How to complete this task |
From the line containing "Saisissez un nom d'utilisateur." down to the line containing "vous perdez le mot de passe de votre compte" in the records below, reproduce every line exactly, ends included, and omit all others.

Data |
^^^^
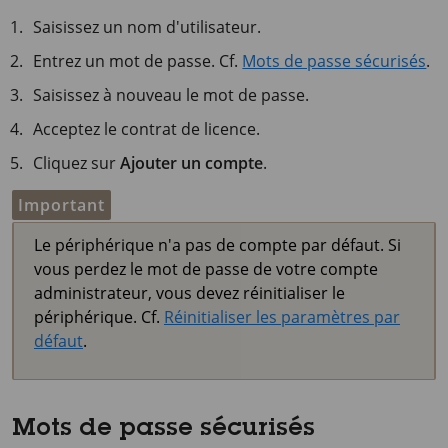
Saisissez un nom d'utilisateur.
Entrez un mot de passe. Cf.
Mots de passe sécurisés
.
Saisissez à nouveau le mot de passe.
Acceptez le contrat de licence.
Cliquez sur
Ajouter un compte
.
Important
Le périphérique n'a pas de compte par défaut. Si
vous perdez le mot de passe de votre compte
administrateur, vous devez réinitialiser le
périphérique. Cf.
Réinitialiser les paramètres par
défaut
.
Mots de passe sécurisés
^^^^
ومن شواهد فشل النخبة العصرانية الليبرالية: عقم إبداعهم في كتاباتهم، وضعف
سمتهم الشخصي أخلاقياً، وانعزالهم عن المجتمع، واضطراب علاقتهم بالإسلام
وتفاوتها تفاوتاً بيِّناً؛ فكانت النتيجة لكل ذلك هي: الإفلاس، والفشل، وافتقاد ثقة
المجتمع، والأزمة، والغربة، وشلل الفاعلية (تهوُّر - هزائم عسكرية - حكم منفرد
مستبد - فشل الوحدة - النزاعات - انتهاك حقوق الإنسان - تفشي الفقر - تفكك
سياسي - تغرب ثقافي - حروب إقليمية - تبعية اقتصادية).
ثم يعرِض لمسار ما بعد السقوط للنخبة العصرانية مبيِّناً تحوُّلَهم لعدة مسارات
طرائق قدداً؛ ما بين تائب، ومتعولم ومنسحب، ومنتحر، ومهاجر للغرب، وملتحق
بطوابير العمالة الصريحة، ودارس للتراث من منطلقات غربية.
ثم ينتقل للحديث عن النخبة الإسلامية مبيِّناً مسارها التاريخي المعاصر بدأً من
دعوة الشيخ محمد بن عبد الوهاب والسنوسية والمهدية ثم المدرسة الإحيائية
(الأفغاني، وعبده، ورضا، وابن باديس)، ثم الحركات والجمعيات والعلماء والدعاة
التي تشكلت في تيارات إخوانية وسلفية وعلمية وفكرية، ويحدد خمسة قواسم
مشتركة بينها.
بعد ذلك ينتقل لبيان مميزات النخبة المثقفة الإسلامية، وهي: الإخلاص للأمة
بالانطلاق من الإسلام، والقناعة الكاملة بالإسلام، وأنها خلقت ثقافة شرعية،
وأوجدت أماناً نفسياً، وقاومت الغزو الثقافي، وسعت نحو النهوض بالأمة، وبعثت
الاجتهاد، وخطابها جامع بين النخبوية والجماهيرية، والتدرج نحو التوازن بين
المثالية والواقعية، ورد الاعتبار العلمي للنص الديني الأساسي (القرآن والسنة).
^^^^
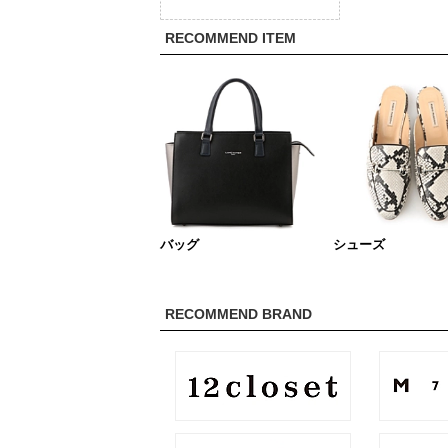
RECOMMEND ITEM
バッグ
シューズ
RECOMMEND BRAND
^^^^
Answer to this exercise |
Saisissez un nom d'utilisateur.
Entrez un mot de passe. Cf.
Mots de passe sécurisés
.
Saisissez à nouveau le mot de passe.
Acceptez le contrat de licence.
Cliquez sur
Ajouter un compte
.
Important
Le périphérique n'a pas de compte par défaut. Si
vous perdez le mot de passe de votre compte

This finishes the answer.